------ PROVIDED ENTRIES

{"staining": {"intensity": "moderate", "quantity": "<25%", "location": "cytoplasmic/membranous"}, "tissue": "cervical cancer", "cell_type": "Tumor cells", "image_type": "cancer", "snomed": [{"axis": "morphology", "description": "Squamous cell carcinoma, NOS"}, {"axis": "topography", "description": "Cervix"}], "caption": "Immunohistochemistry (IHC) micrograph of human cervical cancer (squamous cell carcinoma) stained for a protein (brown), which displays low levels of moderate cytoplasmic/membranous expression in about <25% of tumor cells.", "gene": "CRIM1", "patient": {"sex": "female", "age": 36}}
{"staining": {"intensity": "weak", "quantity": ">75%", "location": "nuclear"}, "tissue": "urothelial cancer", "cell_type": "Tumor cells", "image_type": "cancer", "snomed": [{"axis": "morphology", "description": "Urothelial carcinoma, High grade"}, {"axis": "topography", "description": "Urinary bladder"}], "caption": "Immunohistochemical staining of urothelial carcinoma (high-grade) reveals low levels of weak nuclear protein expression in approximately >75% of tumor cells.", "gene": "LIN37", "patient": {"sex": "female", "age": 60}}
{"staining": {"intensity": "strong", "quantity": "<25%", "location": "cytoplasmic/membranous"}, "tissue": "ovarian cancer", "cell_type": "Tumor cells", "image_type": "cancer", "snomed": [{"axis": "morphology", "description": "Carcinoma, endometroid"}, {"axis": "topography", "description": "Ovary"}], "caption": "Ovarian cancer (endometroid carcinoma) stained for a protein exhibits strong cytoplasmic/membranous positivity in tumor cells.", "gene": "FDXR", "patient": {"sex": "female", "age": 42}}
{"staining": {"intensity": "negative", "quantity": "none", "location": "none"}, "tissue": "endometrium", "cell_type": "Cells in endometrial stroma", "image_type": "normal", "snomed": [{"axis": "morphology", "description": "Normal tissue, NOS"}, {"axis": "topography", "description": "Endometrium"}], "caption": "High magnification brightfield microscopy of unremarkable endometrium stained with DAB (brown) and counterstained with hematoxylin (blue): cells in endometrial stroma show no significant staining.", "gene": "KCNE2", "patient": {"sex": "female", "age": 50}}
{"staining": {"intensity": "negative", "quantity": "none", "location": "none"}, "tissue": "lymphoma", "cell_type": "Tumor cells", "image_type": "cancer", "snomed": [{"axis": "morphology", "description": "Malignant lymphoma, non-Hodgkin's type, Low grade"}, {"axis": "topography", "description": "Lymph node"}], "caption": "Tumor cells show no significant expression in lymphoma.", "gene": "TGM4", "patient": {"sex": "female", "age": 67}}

------------

### TASK DETAILS
The first line of the entries, the line with "cancer (endometroid carcinoma)", and every line between them should be retyped exactly, and nothing else.

### ANSWER FOR THIS EXERCISE
{"staining": {"intensity": "moderate", "quantity": "<25%", "location": "cytoplasmic/membranous"}, "tissue": "cervical cancer", "cell_type": "Tumor cells", "image_type": "cancer", "snomed": [{"axis": "morphology", "description": "Squamous cell carcinoma, NOS"}, {"axis": "topography", "description": "Cervix"}], "caption": "Immunohistochemistry (IHC) micrograph of human cervical cancer (squamous cell carcinoma) stained for a protein (brown), which displays low levels of moderate cytoplasmic/membranous expression in about <25% of tumor cells.", "gene": "CRIM1", "patient": {"sex": "female", "age": 36}}
{"staining": {"intensity": "weak", "quantity": ">75%", "location": "nuclear"}, "tissue": "urothelial cancer", "cell_type": "Tumor cells", "image_type": "cancer", "snomed": [{"axis": "morphology", "description": "Urothelial carcinoma, High grade"}, {"axis": "topography", "description": "Urinary bladder"}], "caption": "Immunohistochemical staining of urothelial carcinoma (high-grade) reveals low levels of weak nuclear protein expression in approximately >75% of tumor cells.", "gene": "LIN37", "patient": {"sex": "female", "age": 60}}
{"staining": {"intensity": "strong", "quantity": "<25%", "location": "cytoplasmic/membranous"}, "tissue": "ovarian cancer", "cell_type": "Tumor cells", "image_type": "cancer", "snomed": [{"axis": "morphology", "description": "Carcinoma, endometroid"}, {"axis": "topography", "description": "Ovary"}], "caption": "Ovarian cancer (endometroid carcinoma) stained for a protein exhibits strong cytoplasmic/membranous positivity in tumor cells.", "gene": "FDXR", "patient": {"sex": "female", "age": 42}}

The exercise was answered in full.